Heat the oven to 200C (180C fan), gas 6, or 200C in an air fryer and place the baby plum tomatoes in a baking dish, drizzle with 1 tsp olive oil and sprinkle with seasoning to taste. Shake the dish to coat the tomatoes, then roast for 12 to 15 minutes in the oven, or about 8 in the air fryer, until they start to soften.
While the tomatoes are roasting, wilt the spinach in a large pan, covering the pan to keep the heat in, or use the microwave. When wilted, squeeze out excess moisture, lightly season to taste.
Stir 2 tbsp of pesto through the roasted tomatoes, then fold in the wilted spinach. Make 4 small wells in the mixture, crack an egg into each well. Season with salt and pepper and sprinkle grated Italian cheese evenly over the top.

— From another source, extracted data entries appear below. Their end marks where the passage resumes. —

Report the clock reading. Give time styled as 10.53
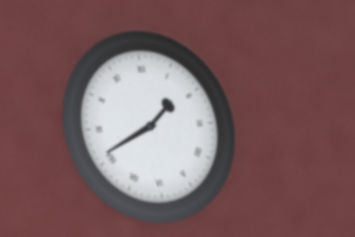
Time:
1.41
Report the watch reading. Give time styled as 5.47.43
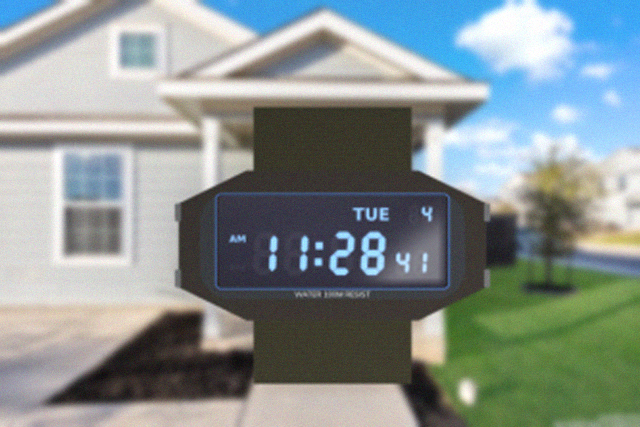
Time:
11.28.41
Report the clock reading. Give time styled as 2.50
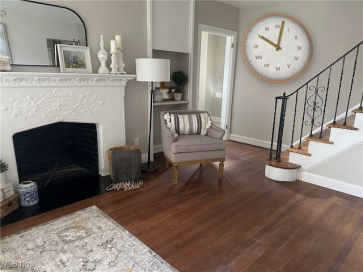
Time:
10.02
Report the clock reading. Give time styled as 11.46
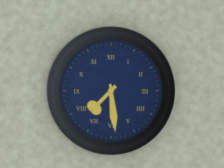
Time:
7.29
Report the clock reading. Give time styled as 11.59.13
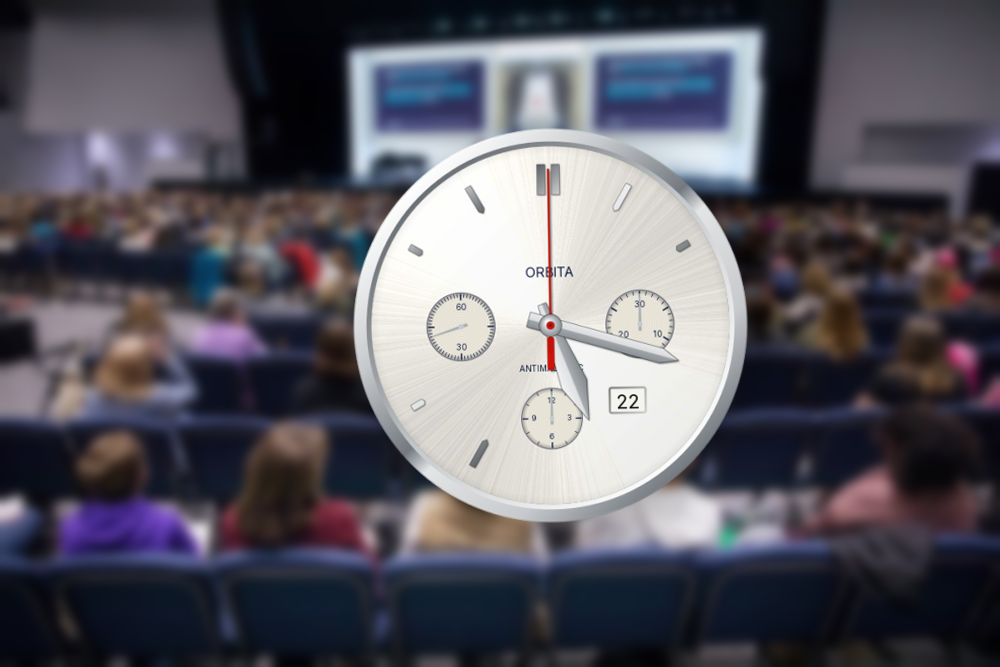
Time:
5.17.42
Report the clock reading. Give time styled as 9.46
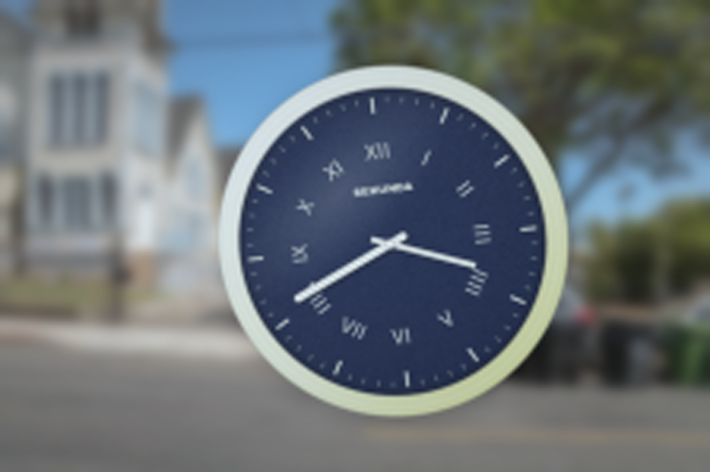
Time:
3.41
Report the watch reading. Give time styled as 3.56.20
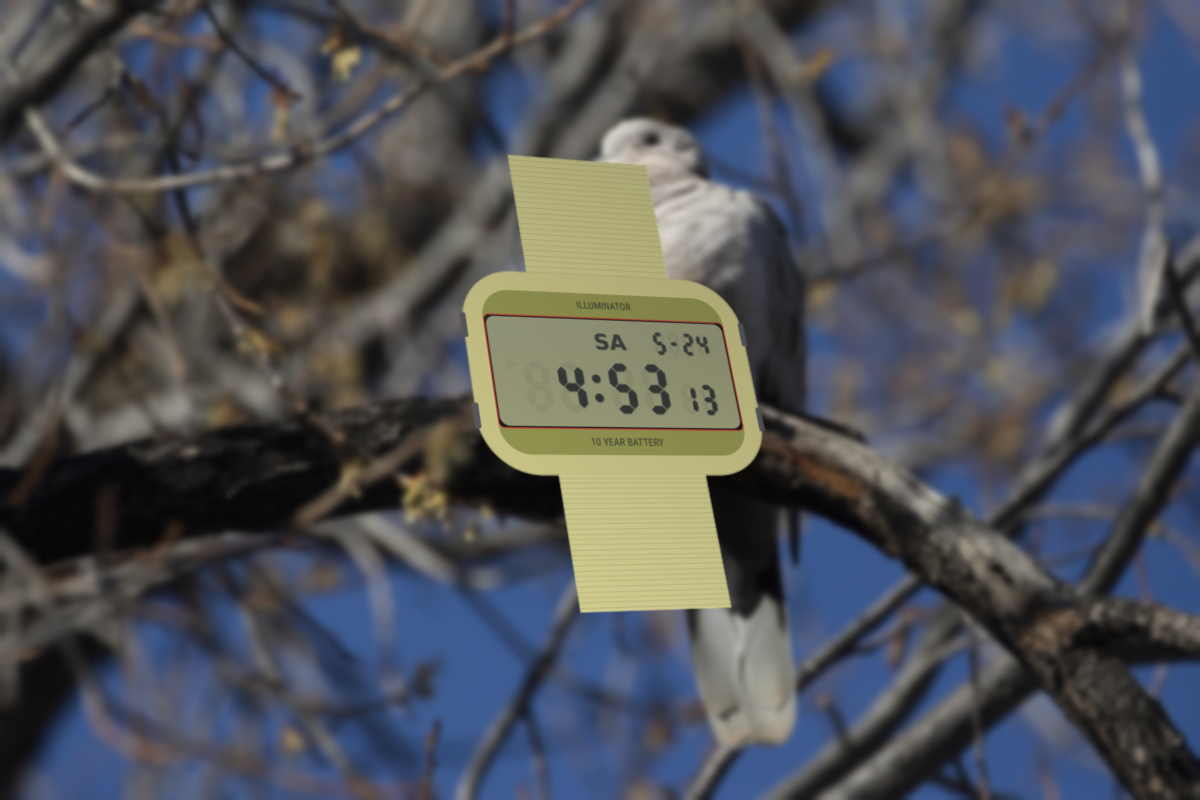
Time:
4.53.13
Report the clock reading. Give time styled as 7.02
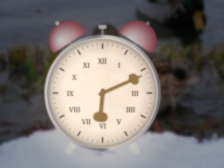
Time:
6.11
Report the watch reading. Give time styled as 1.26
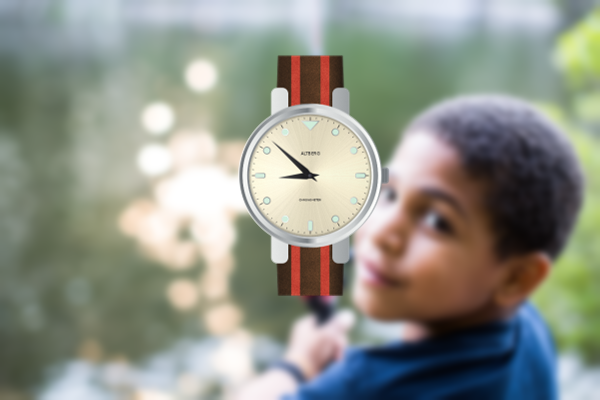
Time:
8.52
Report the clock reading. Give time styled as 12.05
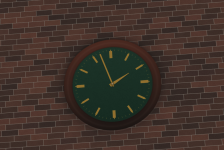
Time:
1.57
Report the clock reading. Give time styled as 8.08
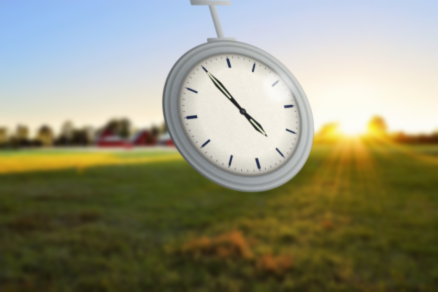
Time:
4.55
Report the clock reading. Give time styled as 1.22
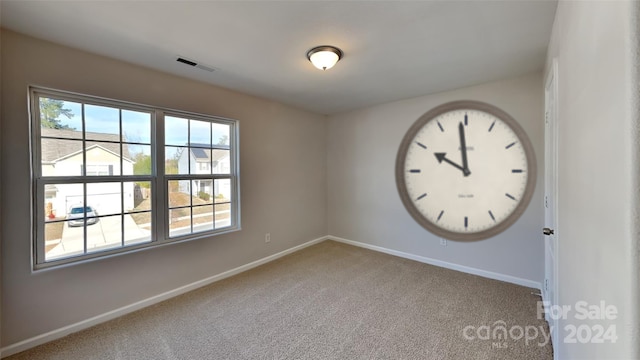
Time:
9.59
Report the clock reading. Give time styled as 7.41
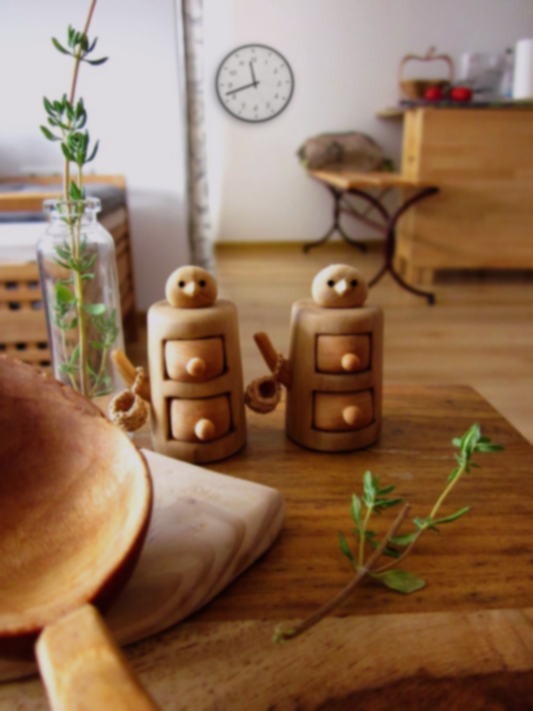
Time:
11.42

When using an air fryer, lower the temperature to 160°C to prevent the whites of your eggs from cooking too quickly before the center sets. If using a normal oven, keep the temperature at 200°C at least for 10-12 minutes or until the egg whites are set but the yolks are still runny.
Slice the ciabatta rolls into thick pieces and toast them while the eggs bake. Rub the toasted sides with the halved garlic clove, and brush with the remaining 2 tsp of olive oil. Thin the remaining pesto with a splash of water, then drizzle over the eggs before serving, with the garlic toasts alongside.